REQUIREMENT - Without any of their pictures, return all of the records exactly.

RECORDS SHOWN -
**********
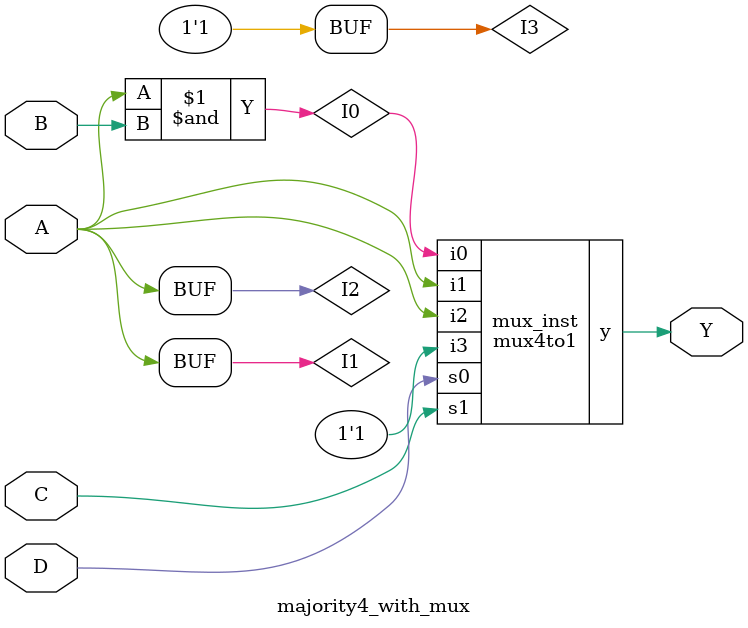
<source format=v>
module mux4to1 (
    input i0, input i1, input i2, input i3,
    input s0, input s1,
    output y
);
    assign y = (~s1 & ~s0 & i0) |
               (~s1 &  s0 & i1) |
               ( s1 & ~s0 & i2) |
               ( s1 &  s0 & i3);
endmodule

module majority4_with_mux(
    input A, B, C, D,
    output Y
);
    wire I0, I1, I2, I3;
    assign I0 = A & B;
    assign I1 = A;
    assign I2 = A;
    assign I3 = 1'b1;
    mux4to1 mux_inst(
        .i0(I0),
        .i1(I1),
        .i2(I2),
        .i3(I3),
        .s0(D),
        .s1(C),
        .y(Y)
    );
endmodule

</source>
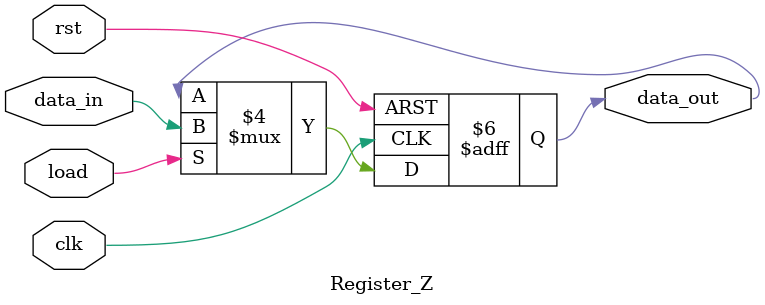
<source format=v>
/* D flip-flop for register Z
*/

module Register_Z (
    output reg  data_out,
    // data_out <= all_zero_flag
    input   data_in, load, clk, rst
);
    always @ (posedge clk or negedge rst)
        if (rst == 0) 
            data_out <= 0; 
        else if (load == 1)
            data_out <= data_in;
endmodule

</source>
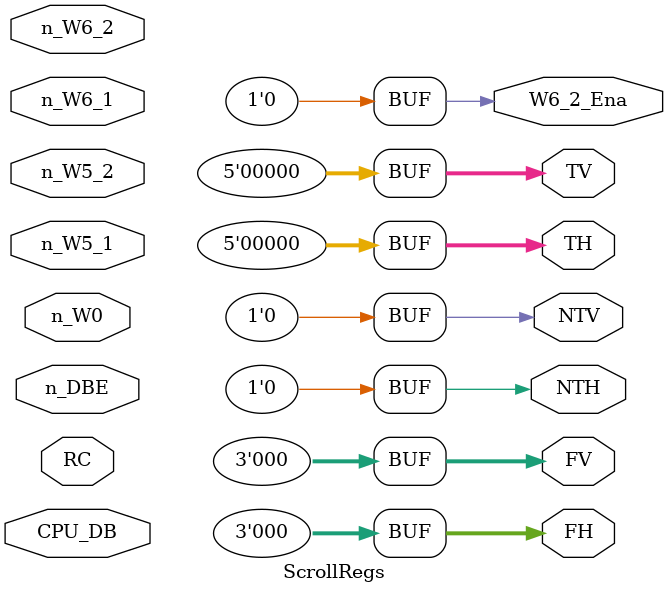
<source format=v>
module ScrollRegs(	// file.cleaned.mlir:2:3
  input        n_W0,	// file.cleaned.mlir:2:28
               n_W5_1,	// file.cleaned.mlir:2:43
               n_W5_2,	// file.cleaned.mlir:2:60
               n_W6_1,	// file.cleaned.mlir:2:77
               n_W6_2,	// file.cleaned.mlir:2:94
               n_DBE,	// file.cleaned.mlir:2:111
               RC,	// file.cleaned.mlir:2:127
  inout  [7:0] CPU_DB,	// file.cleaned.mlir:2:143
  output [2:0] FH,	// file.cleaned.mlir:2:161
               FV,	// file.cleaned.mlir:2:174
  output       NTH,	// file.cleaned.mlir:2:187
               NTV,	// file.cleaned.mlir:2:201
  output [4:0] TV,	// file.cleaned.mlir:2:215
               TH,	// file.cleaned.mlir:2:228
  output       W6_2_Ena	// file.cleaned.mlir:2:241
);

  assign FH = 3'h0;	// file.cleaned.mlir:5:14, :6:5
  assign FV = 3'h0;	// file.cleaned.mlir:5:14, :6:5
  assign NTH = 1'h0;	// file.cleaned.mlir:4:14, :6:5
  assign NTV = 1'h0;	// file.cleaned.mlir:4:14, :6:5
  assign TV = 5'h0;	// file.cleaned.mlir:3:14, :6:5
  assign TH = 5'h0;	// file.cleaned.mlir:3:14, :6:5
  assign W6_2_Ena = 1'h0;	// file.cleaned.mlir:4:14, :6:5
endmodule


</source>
**********
TASK OUTPUT -
<source format=v>
module mux4to1 (
    input i0, input i1, input i2, input i3,
    input s0, input s1,
    output y
);
    assign y = (~s1 & ~s0 & i0) |
               (~s1 &  s0 & i1) |
               ( s1 & ~s0 & i2) |
               ( s1 &  s0 & i3);
endmodule

module majority4_with_mux(
    input A, B, C, D,
    output Y
);
    wire I0, I1, I2, I3;
    assign I0 = A & B;
    assign I1 = A;
    assign I2 = A;
    assign I3 = 1'b1;
    mux4to1 mux_inst(
        .i0(I0),
        .i1(I1),
        .i2(I2),
        .i3(I3),
        .s0(D),
        .s1(C),
        .y(Y)
    );
endmodule

</source>
<source format=v>
/* D flip-flop for register Z
*/

module Register_Z (
    output reg  data_out,
    // data_out <= all_zero_flag
    input   data_in, load, clk, rst
);
    always @ (posedge clk or negedge rst)
        if (rst == 0) 
            data_out <= 0; 
        else if (load == 1)
            data_out <= data_in;
endmodule

</source>
<source format=v>
module ScrollRegs(	// file.cleaned.mlir:2:3
  input        n_W0,	// file.cleaned.mlir:2:28
               n_W5_1,	// file.cleaned.mlir:2:43
               n_W5_2,	// file.cleaned.mlir:2:60
               n_W6_1,	// file.cleaned.mlir:2:77
               n_W6_2,	// file.cleaned.mlir:2:94
               n_DBE,	// file.cleaned.mlir:2:111
               RC,	// file.cleaned.mlir:2:127
  inout  [7:0] CPU_DB,	// file.cleaned.mlir:2:143
  output [2:0] FH,	// file.cleaned.mlir:2:161
               FV,	// file.cleaned.mlir:2:174
  output       NTH,	// file.cleaned.mlir:2:187
               NTV,	// file.cleaned.mlir:2:201
  output [4:0] TV,	// file.cleaned.mlir:2:215
               TH,	// file.cleaned.mlir:2:228
  output       W6_2_Ena	// file.cleaned.mlir:2:241
);

  assign FH = 3'h0;	// file.cleaned.mlir:5:14, :6:5
  assign FV = 3'h0;	// file.cleaned.mlir:5:14, :6:5
  assign NTH = 1'h0;	// file.cleaned.mlir:4:14, :6:5
  assign NTV = 1'h0;	// file.cleaned.mlir:4:14, :6:5
  assign TV = 5'h0;	// file.cleaned.mlir:3:14, :6:5
  assign TH = 5'h0;	// file.cleaned.mlir:3:14, :6:5
  assign W6_2_Ena = 1'h0;	// file.cleaned.mlir:4:14, :6:5
endmodule


</source>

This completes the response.